If you’re using the open source ggshield CLI you can inspect the CLI’s code to see what is happening when you use the hmsl command. Want even more assurance? Use a traffic inspector like Fiddler or Wireshark to view what’s being transmitted.
GitGuardian’s engineers knew that even customers who trusted them would be apprehensive about pasting an API key or some other secret into a box on a web page. For both security and the peace of mind of everyone who uses the service, they chose to be as transparent as possible and put as much of the process under customer control as possible. This goes beyond their marketing materials and into the ggshield documentation for the hsml command.
GitGuardian went the extra mile to make sure that people using their HasMySecretLeaked checker don’t have to share the actual secrets to see if they leaked. And it’s paid off. Over 9,000 secrets were checked in the first few weeks it was live.
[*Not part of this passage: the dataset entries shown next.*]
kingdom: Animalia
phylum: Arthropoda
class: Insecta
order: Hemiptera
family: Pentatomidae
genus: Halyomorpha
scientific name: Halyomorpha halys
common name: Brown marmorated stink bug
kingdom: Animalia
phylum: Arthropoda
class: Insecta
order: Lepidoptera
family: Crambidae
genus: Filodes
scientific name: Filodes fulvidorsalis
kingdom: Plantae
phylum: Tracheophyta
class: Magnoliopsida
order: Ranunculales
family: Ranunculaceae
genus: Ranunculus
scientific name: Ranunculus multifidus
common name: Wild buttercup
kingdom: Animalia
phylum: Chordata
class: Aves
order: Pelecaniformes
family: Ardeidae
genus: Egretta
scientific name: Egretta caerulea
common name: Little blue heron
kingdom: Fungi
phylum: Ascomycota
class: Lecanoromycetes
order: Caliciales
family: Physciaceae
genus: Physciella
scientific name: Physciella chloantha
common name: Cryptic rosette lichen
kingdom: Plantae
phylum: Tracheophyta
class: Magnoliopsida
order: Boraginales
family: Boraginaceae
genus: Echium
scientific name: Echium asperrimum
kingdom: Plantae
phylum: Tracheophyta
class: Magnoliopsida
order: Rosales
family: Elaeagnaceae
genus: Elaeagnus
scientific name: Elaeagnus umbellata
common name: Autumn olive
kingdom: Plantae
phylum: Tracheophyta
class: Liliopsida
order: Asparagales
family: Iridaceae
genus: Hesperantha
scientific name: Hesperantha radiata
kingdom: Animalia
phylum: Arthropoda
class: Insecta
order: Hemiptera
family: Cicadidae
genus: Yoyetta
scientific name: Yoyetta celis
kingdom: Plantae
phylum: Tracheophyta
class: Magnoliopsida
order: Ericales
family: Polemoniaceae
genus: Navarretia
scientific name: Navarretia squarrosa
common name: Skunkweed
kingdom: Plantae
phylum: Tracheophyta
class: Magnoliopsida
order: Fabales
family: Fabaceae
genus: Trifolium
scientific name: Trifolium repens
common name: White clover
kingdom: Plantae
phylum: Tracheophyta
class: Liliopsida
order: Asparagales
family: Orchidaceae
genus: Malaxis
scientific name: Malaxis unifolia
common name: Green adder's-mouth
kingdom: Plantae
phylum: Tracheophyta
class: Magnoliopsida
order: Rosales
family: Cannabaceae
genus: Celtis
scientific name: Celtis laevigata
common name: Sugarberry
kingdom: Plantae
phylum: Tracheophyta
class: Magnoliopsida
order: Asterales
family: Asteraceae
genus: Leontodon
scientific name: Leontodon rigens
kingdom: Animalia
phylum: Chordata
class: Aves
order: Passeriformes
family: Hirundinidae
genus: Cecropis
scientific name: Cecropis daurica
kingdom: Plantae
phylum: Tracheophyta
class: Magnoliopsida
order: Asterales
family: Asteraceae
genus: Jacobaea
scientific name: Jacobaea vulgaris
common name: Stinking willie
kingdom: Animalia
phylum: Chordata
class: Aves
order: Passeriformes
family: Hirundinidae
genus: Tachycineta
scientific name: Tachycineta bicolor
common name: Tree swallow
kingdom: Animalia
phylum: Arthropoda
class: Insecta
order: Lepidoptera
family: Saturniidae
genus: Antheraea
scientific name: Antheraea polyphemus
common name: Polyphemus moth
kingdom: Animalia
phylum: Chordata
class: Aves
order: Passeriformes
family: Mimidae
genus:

If your secrets have already been publicly divulged, it’s better to know than not. They may not have been exploited yet, but it’s likely just a matter of time. You can check up to five per day for free via the HasMySecretLeaked checker via the web, and even more using the GitGuardian shield CLI. And even if you’re not looking to see if your secrets leaked, you should look at their code and methods to help inspire your efforts to make it easier for your customers to share sensitive information without sharing the information itself.